Although they are called Mince Meat Pies, I rather call them Mince Pies as there is no meat at all and Meat Pie sounds savory rather than sweet. I haven't learned the trade of making the mince meat filling yet and bought a large jar which contained no rum ingredient. And I thought there was no one who will make them till I return to the same aisle in my grocery the other day to find all the mince meat filling gone!! Luckily I bought mine a month ago. Without mince pies, I think I will not enjoy X'mas!
The pastry cases were made from a combination of 3 cups flour, 1/2 tsp baking soda, 2 sticks of butter and 3/4 cup cold water. The butter must still be cold and cut to slices before rubbing them with the flour. The idea is to get every bits of flour coated with the butter and the hands are the only best tool to do this. I used plastic gloves to maintain the temperature of the butter while in contact with my hands and for easier clean up later. I skipped the addition of sugar to the dough as the filling will be sweet enough and added the cold water in 3 batches of 1/4 cup each time. Doing it this way gave me a better control of the texture of the dough and to ensure that I get the right firmness. The dough must be rested for at least an hour in the fridge before the rolling out, cutting and filling. This recipe is enough to make 12 pastry cases measuring 3.5 inches each. Depending on the shape of the upper surface of the pies, my star shape used less dough, hence the scraps from the 12 perfect rounds were enough. For close tops, I would recommend an extra batch of the dough recipe.
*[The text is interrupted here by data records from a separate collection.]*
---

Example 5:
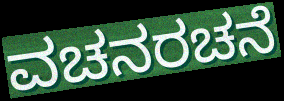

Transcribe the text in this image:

ವಚನರಚನೆ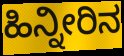
ಹಿನ್ನೀರಿನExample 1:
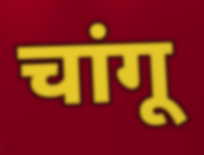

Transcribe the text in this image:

चांगू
For extra bite, I added dried cranberries to the bottom of each pastry case before adding on a tablespoon of the filling. I think the star design was from a previous recipe in my BBC Good Food magazine and I like the idea of exposing the filling, hence I couldn't be skimpy!! The whole bottle of mince pie filling was used up. Before baking, they were brushed with milk with emphasis on the pastry to get the right brown color and also to adhere the tips of the stars to the main pastry cases. Baked them in a preheated oven of 425F for 18 to 20 minutes, with 1 rotation of the pan and another brushing with the milk for the last 5 minutes of baking. The oven was turned off after the baking and I left them inside for an extra 10 mins so that they will set and brown evenly. I like them served warm with the English custard but whipped cream will do too. Sprinkling the confectioner sugar is also a must or else the pies look bland and can never tempt a non fruit cake eater to try these!
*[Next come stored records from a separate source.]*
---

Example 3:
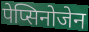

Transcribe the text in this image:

पेप्सिनोजेन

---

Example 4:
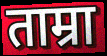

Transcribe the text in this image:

ताम्रा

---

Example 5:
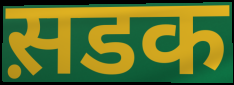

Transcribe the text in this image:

स़डक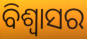
ବିଶ୍ବାସରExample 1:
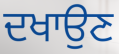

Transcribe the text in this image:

ਦਖਾਉਣ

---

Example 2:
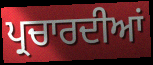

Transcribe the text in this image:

ਪ੍ਰਚਾਰਦੀਆਂ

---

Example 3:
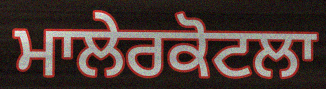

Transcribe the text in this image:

ਮਾਲੇਰਕੋਟਲਾ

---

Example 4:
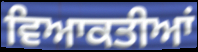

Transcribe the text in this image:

ਵਿਆਕਤੀਆਂ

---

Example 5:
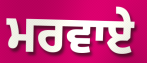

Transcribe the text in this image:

ਮਰਵਾਏ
I made mini sizes of these pies a week ago for my friends cookie tins. The little ones took more effort as they were much more smaller with less filling of 1 teaspoon each. I wasn't sure if my friends were into these pies so I made them mini sizes. One feedback was not favorable towards sweet pies so I know now what to make next year for that friend's gift but hopefully the rest likes them.
Wishing everyone who reads this blog a Merry X'mas and Happy Holidays. May you all have good food, be merry and enjoy yourselves. X'mas comes once a year and we have to wait till the last month every year, so cherish the gatherings of families and friends and the companies of good people.